The interface segregation: The codebase separates interface definitions (iface/), storage implementation (rbstor/), diagnostics (rbstor/diag.go), and web API (integrations/web/rpc.go). Each layer depends only on the interfaces below it, allowing for testability and modularity.

The rolling window metrics system: ClusterMetrics maintains a sliding window of data points (timestamps, request counts, byte counts, latencies) that get rotated every collection interval. The GetIOThroughputHistory method reads from this window and returns the data as a structured response.

Without this context, the message reads as a trivial file read. With it, the message becomes visible as a critical integration point.

The Thinking Process Visible in the Message

The assistant's reasoning is implicit in what it chooses to read and how it frames the action. The phrase "Now add the RPC method in web/rpc.go" signals a clear mental model: the assistant has completed the backend plumbing and is now at the final wiring step before the frontend can consume the data. The read command is not exploratory—it is confirmatory. The assistant already knows the pattern; it is verifying the exact line numbers and method signatures so it can craft a precise edit.
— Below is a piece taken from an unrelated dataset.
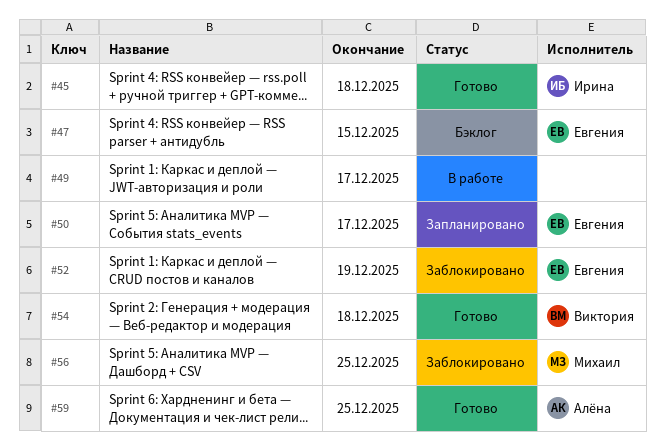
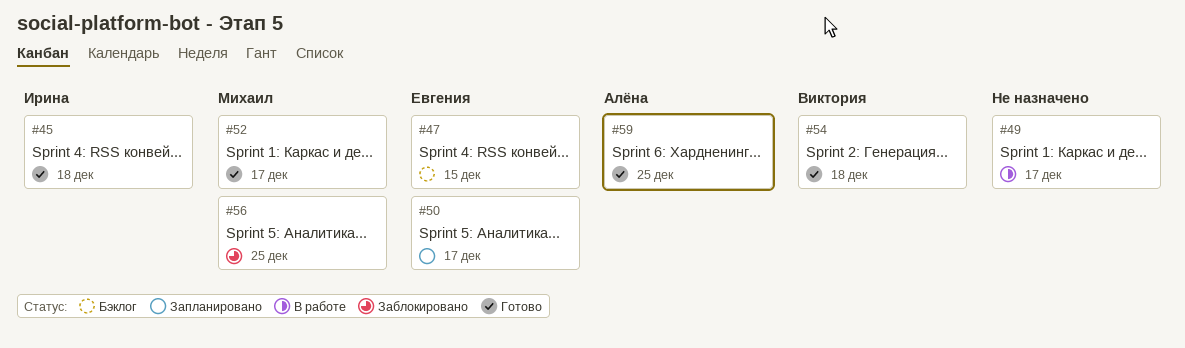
#52, status: Заблокировано -> Готово
#52, owner: Евгения -> Михаил
#52, due: Dec 19 -> Dec 17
The choice to show lines 151-160 in the read output is itself a thinking artifact. These lines contain the three methods that serve as templates. By displaying them, the assistant is effectively saying: "Here is the pattern I am about to follow." The reader (and the user watching the session) can see the template and anticipate the edit before it happens.

Output Knowledge Created

This message creates several forms of knowledge. First, it documents the existing RPC method signatures for the reader of the conversation, showing the exact pattern that the new method will follow. Second, it establishes the location where the edit will be applied—line 160, after the LatencyDistribution method, following the blank line that separates method definitions. Third, it implicitly validates that the preceding chain of edits is consistent: if IOThroughputHistory were undefined or StorageDiag().IOThroughput didn't exist, the pattern shown here would not work, and the assistant would encounter a compilation error in a subsequent message.
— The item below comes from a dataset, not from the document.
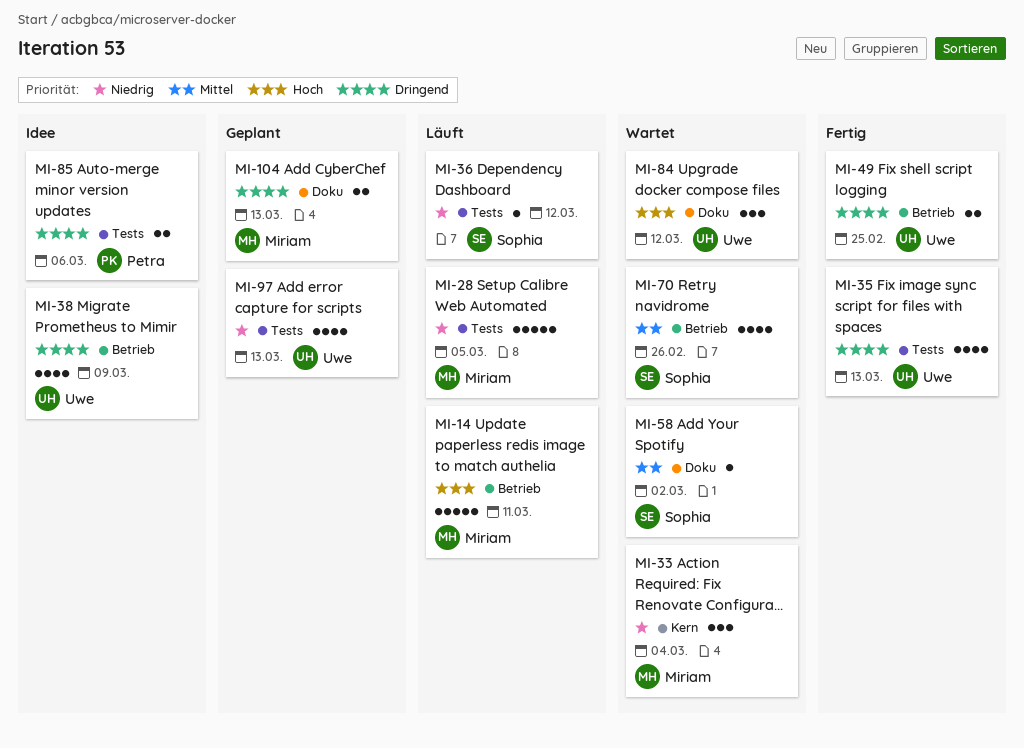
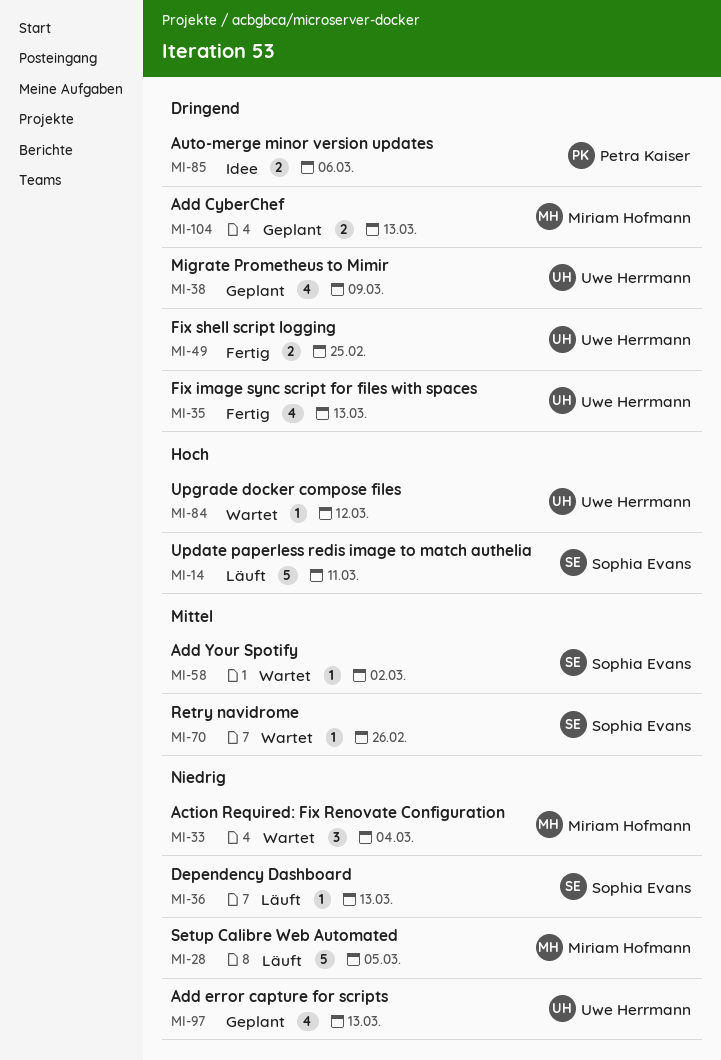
MI-14, owner: Miriam Hofmann -> Sophia Evans
MI-36, due: Mar 12 -> Mar 13
MI-38, status: Idee -> Geplant
MI-70, estimate: 4 -> 1
MI-84, estimate: 3 -> 1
Potential Mistakes and Incorrect Assumptions

One subtle risk in this approach is that the assistant is copying a pattern designed for RequestThroughput (which returns ThroughputHistory) and applying it to IOThroughput (which returns IOThroughputHistory). While these types are structurally similar, they are distinct Go types. If IOThroughputHistory is not properly registered in the JSON-RPC type registry or if the frontend expects a different field naming convention, the data will fail to deserialize on the client side. The assistant has already fixed one such serialization mismatch (the PascalCase vs. camelCase issue) and appears to be applying the same JSON tags to the new type, but this is not verified in the subject message itself.
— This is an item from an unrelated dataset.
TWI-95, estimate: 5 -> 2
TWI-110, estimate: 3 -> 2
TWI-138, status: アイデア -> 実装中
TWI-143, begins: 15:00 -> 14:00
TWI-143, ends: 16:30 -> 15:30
Another assumption is that the duration parameter format is identical between the two methods. RequestThroughput accepts strings like &#34;5m&#34; and &#34;10m&#34;. If IOThroughput uses a different parsing scheme or expects a different format, the consistent interface could mask a behavioral mismatch.

The Broader Significance

In the context of the overall session, this message represents the final integration step before the frontend enhancement. The subsequent messages confirm this: message 769 applies the edit to rpc.go, message 770 begins updating the S3 handlers to pass byte counts to the metrics, and later messages build the React IOThroughputChart component and update the cluster layout. The subject message is the hinge point—the moment when backend capability becomes API-accessible.

For a technical writer or code reviewer studying this session, this message illustrates a key principle of incremental software development: each small, seemingly trivial step depends on the correctness of every preceding step. The assistant does not attempt to write the RPC method from memory; it reads the existing code to ensure consistency. This pattern—read, understand, apply—is the hallmark of careful, systematic engineering. The message may be short, but it carries the weight of an entire architecture's integration strategy on its shoulders.